Mathematical headaches? Problem solved!
Hi, I'm Colin, and I'm here to help you make sense of maths
Mathematical headaches? Problem solved!
Hi, I'm Colin, and I'm here to help you make sense of maths
Written by Colin+ in ask uncle colin, complex numbers.
Ask Uncle Colin is a chance to ask your burning, possibly embarrassing, maths questions -- and to show off your skills at coming up with clever acronyms. Send your questions to colin@flyingcoloursmaths.co.uk and Uncle Colin will do what he can.
Dear Uncle Colin,
I've been given $u = (2\sqrt{3} - 2\i)^6$ and been told to express it in polar form. I've got as far as $u=54 -2\i^6$, but don't know where to take it from there!
- Not A Problem I'm Expecting to Resolve
Hello, NAPIER, and thanks for your message!
I fear you've fallen into one of the classical mathematical traps: you cannot generally say that $(a+b)^n = a^n + b^n$. Why not? If you could, you could write $2^5$ as $(1+1)^5$, 'expand' it as $1^5 + 1^5$ and conclude that $32=2$. Which it isn't.
I know of three more-or-less reasonable ways to do this, one of which is so much easier than the others, I hesitate to call them reasonable.
It's simple! 'Just' work out $(2\sqrt{3} - 2\i)(2\sqrt{3} - 2\i)(2\sqrt{3} - 2\i)(2\sqrt{3} - 2\i)(2\sqrt{3} - 2\i)(2\sqrt{3} - 2\i)$. The first pair of brackets give you $(8 - 8\sqrt{3}\i)$, which makes the whole thing $(8 - 8\sqrt{3}\i)(8 - 8\sqrt{3}\i)(8 - 8\sqrt{3}\i)$.

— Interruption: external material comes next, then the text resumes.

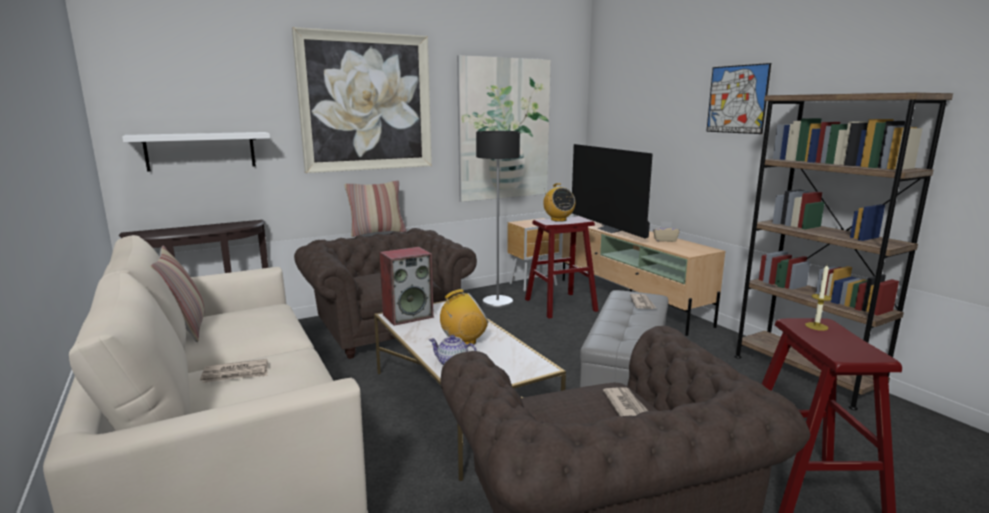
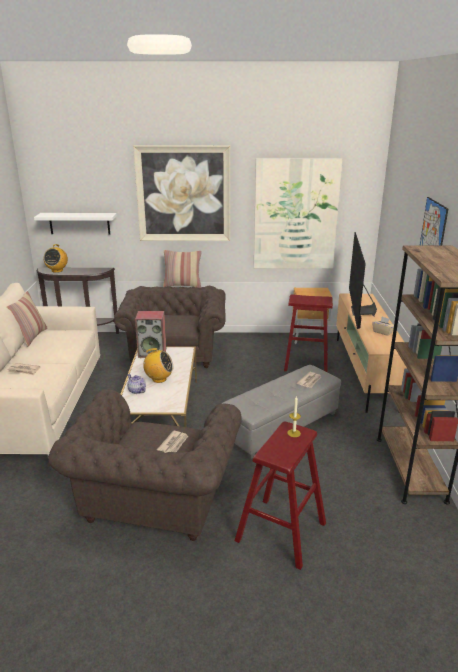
camera: 30 degrees right, 10 degrees up
(497, 302) = (265, 349): floor lamp -> none
(558, 220) = (308, 298): radio -> radio (57, 270)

Expanding the first pair of brackets here gives you $(-128 - 128\sqrt{3}\i)(8-8\sqrt{3}\i)$, which you can expand to get $-4096$, which is $4096 e^{\pi \i}$ in polar form.
But that's a silly way to do it. We know a better way to expand many copies of the same bracket.
Using the traditional binomial expansion routine with $a=2\sqrt{3}$, $b = -2\i$ and $n=6$ gives:
$ 1 \times 1728 \times 1 + \\
6 \times 288\sqrt{3} \times (-2\i) + \\
15 \times 144 \times(-4) + \\
20 \times 24\sqrt{3} \times (8\i) + \\
15 \times 12 \times 16 + \\
6 \times 2\sqrt{3} \times -32\i + \\
1 \times 1 \times -64 = \\
1728 - 3456\sqrt{3}\i - 8640 + 3840\sqrt{3}\i + 2880 - 384 \sqrt{3}\i - 64 = - 4096$
... as before. Again, that's $4096 e^{\pi \i}$.
By far the simplest way is to take your complex number and turn it directly into polar form: $(2\sqrt{3}-2\i) = 4 e^{-\frac{\pi}{6}\i}$. Taking the sixth power of that is as simple as taking the sixth power of the modulus ($4^6 = 4096$) and multiplying the argument by 6 $\left(-\frac{\pi}{6} \times 6 = -\pi\right)$. (In argument terms, $-\pi$ and $\pi$ are the same, because angles.)
I hope that clears it up!
-- Uncle Colin